Data extracted from a collection

▽

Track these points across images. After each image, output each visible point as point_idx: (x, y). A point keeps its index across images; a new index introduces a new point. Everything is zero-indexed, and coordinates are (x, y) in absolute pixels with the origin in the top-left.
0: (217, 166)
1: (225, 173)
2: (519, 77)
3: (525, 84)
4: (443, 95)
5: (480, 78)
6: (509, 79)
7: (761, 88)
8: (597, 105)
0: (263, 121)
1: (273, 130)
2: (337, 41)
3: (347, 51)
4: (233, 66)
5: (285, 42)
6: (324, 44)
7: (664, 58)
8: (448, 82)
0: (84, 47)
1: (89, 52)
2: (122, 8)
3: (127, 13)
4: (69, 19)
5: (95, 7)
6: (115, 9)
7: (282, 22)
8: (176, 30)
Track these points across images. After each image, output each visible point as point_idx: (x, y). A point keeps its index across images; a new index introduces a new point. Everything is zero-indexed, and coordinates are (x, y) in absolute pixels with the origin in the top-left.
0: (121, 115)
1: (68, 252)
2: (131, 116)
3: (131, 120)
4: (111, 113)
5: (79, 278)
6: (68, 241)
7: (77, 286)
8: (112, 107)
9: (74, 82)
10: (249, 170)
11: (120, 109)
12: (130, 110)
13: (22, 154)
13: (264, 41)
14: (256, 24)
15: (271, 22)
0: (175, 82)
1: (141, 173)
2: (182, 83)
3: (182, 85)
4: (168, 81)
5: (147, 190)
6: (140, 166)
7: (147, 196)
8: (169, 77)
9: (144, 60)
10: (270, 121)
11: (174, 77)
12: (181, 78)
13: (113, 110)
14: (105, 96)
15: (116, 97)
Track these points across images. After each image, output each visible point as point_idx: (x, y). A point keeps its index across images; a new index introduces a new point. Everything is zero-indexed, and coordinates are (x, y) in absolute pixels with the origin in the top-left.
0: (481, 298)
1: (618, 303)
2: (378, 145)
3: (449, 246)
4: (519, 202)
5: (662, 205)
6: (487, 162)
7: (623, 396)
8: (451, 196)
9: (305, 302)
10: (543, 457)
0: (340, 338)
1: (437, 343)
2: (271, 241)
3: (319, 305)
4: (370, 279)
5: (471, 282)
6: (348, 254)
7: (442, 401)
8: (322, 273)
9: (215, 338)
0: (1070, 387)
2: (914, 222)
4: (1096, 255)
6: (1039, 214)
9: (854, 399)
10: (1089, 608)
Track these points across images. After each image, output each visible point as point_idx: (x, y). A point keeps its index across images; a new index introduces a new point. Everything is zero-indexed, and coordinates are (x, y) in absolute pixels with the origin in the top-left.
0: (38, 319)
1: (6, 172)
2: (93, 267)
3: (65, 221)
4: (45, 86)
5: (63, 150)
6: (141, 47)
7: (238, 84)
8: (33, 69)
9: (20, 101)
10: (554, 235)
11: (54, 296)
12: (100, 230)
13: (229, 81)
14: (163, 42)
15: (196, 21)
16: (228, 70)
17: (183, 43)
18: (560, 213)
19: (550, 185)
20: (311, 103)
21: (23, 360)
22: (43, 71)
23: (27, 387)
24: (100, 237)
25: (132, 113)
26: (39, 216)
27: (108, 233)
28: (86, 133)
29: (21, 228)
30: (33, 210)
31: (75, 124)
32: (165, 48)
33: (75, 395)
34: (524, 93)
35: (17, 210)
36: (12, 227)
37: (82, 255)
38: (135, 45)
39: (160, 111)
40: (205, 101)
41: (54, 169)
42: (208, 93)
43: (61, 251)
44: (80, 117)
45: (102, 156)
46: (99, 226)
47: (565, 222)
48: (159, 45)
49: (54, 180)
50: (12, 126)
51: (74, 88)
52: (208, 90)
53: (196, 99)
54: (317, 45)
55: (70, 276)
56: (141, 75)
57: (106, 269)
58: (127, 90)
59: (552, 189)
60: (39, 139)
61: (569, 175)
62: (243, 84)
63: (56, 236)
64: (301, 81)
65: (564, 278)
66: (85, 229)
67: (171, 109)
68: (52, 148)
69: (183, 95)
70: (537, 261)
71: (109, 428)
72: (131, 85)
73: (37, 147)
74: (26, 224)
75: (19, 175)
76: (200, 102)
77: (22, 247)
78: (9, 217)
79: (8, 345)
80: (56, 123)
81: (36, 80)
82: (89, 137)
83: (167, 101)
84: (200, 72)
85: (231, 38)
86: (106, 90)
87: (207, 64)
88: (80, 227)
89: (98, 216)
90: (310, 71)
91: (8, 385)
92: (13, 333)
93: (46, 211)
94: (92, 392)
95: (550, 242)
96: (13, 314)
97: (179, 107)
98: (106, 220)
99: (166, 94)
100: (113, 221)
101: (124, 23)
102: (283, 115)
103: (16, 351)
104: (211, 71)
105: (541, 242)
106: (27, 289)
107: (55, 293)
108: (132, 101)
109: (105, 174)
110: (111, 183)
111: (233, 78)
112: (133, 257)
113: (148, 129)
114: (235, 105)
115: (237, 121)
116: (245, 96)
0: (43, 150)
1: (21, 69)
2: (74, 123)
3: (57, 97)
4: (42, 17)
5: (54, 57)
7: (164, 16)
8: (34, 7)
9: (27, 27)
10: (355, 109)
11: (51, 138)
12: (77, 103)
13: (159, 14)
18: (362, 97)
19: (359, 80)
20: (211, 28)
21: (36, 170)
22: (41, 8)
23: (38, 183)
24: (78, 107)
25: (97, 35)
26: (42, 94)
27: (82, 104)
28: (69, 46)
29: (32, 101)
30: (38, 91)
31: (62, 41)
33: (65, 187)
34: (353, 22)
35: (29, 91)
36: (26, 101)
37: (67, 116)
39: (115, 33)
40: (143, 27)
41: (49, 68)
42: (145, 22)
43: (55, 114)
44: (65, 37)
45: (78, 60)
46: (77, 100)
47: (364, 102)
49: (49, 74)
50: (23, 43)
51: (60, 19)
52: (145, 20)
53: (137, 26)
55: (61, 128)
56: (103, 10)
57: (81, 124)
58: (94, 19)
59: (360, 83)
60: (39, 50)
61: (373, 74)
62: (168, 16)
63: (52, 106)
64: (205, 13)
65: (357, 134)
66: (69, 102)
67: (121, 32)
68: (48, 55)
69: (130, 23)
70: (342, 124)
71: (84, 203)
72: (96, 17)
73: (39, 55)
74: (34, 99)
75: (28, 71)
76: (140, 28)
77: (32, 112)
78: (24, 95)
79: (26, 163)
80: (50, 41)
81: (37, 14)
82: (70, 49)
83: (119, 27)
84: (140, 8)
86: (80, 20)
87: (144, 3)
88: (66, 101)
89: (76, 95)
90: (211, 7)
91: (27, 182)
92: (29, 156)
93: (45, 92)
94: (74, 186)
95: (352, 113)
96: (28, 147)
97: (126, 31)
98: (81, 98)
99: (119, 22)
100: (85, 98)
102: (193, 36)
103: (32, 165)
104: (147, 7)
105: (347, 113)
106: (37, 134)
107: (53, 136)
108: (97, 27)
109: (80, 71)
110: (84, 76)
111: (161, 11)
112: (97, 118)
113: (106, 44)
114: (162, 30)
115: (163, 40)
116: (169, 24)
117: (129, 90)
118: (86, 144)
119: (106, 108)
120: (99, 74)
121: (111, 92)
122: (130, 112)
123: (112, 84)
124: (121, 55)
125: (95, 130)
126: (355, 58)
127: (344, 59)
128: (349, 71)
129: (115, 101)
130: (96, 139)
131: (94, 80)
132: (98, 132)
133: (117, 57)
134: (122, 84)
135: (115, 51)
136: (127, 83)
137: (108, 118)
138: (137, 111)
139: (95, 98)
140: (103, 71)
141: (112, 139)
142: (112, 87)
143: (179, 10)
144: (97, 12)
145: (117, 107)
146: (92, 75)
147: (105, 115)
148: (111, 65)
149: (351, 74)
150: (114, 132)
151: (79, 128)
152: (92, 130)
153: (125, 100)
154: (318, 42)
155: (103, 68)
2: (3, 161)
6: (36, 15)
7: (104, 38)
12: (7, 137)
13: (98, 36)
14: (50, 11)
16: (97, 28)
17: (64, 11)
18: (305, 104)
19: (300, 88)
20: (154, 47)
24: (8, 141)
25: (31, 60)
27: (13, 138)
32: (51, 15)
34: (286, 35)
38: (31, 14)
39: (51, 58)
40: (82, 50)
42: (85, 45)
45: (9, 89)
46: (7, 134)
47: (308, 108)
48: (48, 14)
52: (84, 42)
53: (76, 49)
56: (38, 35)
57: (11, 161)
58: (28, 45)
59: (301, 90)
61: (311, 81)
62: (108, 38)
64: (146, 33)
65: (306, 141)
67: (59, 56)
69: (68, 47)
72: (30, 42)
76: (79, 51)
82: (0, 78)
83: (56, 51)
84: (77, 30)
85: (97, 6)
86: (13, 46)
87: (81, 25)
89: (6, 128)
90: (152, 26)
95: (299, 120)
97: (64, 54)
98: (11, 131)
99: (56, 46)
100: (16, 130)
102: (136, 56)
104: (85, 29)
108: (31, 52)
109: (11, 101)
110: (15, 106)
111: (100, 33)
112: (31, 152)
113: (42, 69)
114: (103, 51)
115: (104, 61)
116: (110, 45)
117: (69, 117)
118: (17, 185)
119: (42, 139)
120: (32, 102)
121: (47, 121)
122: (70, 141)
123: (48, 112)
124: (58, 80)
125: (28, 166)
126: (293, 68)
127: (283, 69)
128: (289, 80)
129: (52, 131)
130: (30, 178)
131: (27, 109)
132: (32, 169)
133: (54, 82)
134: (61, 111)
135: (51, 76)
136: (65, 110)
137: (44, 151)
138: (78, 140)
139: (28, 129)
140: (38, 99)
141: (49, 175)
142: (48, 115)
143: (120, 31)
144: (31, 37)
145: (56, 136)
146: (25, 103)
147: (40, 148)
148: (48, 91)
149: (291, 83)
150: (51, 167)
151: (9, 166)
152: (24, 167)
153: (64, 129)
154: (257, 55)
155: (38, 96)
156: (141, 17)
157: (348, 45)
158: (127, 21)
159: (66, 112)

△

### EXERCISE OBJECTIVE:
Print, without alteration, only the lines above between the one holding "11: (120, 109)" and the one holding "42: (208, 93)", inclusive.

### TASK RESULT:
11: (120, 109)
12: (130, 110)
13: (22, 154)
13: (264, 41)
14: (256, 24)
15: (271, 22)
0: (175, 82)
1: (141, 173)
2: (182, 83)
3: (182, 85)
4: (168, 81)
5: (147, 190)
6: (140, 166)
7: (147, 196)
8: (169, 77)
9: (144, 60)
10: (270, 121)
11: (174, 77)
12: (181, 78)
13: (113, 110)
14: (105, 96)
15: (116, 97)
Track these points across images. After each image, output each visible point as point_idx: (x, y). A point keeps its index across images; a new index introduces a new point. Everything is zero-indexed, and coordinates are (x, y) in absolute pixels with the origin in the top-left.
0: (481, 298)
1: (618, 303)
2: (378, 145)
3: (449, 246)
4: (519, 202)
5: (662, 205)
6: (487, 162)
7: (623, 396)
8: (451, 196)
9: (305, 302)
10: (543, 457)
0: (340, 338)
1: (437, 343)
2: (271, 241)
3: (319, 305)
4: (370, 279)
5: (471, 282)
6: (348, 254)
7: (442, 401)
8: (322, 273)
9: (215, 338)
0: (1070, 387)
2: (914, 222)
4: (1096, 255)
6: (1039, 214)
9: (854, 399)
10: (1089, 608)
Track these points across images. After each image, output each visible point as point_idx: (x, y). A point keeps its index across images; a new index introduces a new point. Everything is zero-indexed, and coordinates are (x, y) in absolute pixels with the origin in the top-left.
0: (38, 319)
1: (6, 172)
2: (93, 267)
3: (65, 221)
4: (45, 86)
5: (63, 150)
6: (141, 47)
7: (238, 84)
8: (33, 69)
9: (20, 101)
10: (554, 235)
11: (54, 296)
12: (100, 230)
13: (229, 81)
14: (163, 42)
15: (196, 21)
16: (228, 70)
17: (183, 43)
18: (560, 213)
19: (550, 185)
20: (311, 103)
21: (23, 360)
22: (43, 71)
23: (27, 387)
24: (100, 237)
25: (132, 113)
26: (39, 216)
27: (108, 233)
28: (86, 133)
29: (21, 228)
30: (33, 210)
31: (75, 124)
32: (165, 48)
33: (75, 395)
34: (524, 93)
35: (17, 210)
36: (12, 227)
37: (82, 255)
38: (135, 45)
39: (160, 111)
40: (205, 101)
41: (54, 169)
42: (208, 93)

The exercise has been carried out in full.